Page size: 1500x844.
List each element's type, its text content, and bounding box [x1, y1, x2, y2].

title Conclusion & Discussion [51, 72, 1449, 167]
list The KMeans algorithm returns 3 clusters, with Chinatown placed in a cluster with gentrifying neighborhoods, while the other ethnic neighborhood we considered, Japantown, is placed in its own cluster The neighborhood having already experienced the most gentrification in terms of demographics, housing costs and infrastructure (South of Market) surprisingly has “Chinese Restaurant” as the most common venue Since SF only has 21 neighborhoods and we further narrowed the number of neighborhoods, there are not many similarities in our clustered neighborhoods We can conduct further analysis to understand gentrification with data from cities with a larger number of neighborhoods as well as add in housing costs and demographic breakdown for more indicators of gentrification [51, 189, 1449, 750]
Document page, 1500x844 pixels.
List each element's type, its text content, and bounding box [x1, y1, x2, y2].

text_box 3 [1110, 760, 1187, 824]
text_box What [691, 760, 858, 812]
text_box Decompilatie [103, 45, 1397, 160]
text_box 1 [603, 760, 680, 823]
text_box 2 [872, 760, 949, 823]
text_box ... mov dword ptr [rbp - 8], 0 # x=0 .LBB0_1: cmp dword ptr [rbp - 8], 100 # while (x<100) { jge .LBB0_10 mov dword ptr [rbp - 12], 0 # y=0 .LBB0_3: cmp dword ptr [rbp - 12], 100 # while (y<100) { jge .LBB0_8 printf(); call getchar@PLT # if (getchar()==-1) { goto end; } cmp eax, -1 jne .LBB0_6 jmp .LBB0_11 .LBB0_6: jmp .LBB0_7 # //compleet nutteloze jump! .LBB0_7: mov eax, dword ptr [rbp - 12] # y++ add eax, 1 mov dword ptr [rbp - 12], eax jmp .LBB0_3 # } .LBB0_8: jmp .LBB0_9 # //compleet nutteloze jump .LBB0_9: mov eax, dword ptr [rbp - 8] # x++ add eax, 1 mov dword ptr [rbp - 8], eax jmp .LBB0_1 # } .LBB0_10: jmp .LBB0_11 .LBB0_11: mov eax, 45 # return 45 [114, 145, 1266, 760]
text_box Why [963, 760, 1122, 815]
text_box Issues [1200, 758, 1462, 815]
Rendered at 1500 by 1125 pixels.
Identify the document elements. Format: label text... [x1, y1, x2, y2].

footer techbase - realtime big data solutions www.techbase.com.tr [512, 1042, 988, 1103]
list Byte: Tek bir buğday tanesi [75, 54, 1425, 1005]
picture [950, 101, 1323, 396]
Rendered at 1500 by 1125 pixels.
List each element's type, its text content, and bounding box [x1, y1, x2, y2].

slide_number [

■ **TASK ITEM**:
Would you copy out each record precisely as it stands?

■ **TASK RESPONSE**:
Page size: 1500x844.
List each element's type, its text content, and bounding box [x1, y1, x2, y2].

title Conclusion & Discussion [51, 72, 1449, 167]
list The KMeans algorithm returns 3 clusters, with Chinatown placed in a cluster with gentrifying neighborhoods, while the other ethnic neighborhood we considered, Japantown, is placed in its own cluster The neighborhood having already experienced the most gentrification in terms of demographics, housing costs and infrastructure (South of Market) surprisingly has “Chinese Restaurant” as the most common venue Since SF only has 21 neighborhoods and we further narrowed the number of neighborhoods, there are not many similarities in our clustered neighborhoods We can conduct further analysis to understand gentrification with data from cities with a larger number of neighborhoods as well as add in housing costs and demographic breakdown for more indicators of gentrification [51, 189, 1449, 750]
Document page, 1500x844 pixels.
List each element's type, its text content, and bounding box [x1, y1, x2, y2].

text_box 3 [1110, 760, 1187, 824]
text_box What [691, 760, 858, 812]
text_box Decompilatie [103, 45, 1397, 160]
text_box 1 [603, 760, 680, 823]
text_box 2 [872, 760, 949, 823]
text_box ... mov dword ptr [rbp - 8], 0 # x=0 .LBB0_1: cmp dword ptr [rbp - 8], 100 # while (x<100) { jge .LBB0_10 mov dword ptr [rbp - 12], 0 # y=0 .LBB0_3: cmp dword ptr [rbp - 12], 100 # while (y<100) { jge .LBB0_8 printf(); call getchar@PLT # if (getchar()==-1) { goto end; } cmp eax, -1 jne .LBB0_6 jmp .LBB0_11 .LBB0_6: jmp .LBB0_7 # //compleet nutteloze jump! .LBB0_7: mov eax, dword ptr [rbp - 12] # y++ add eax, 1 mov dword ptr [rbp - 12], eax jmp .LBB0_3 # } .LBB0_8: jmp .LBB0_9 # //compleet nutteloze jump .LBB0_9: mov eax, dword ptr [rbp - 8] # x++ add eax, 1 mov dword ptr [rbp - 8], eax jmp .LBB0_1 # } .LBB0_10: jmp .LBB0_11 .LBB0_11: mov eax, 45 # return 45 [114, 145, 1266, 760]
text_box Why [963, 760, 1122, 815]
text_box Issues [1200, 758, 1462, 815]
Rendered at 1500 by 1125 pixels.
Identify the document elements. Format: label text... [x1, y1, x2, y2].

footer techbase - realtime big data solutions www.techbase.com.tr [512, 1042, 988, 1103]
list Byte: Tek bir buğday tanesi [75, 54, 1425, 1005]
picture [950, 101, 1323, 396]
Rendered at 1500 by 1125 pixels.
List each element's type, its text content, and bounding box [x1, y1, x2, y2].

slide_number [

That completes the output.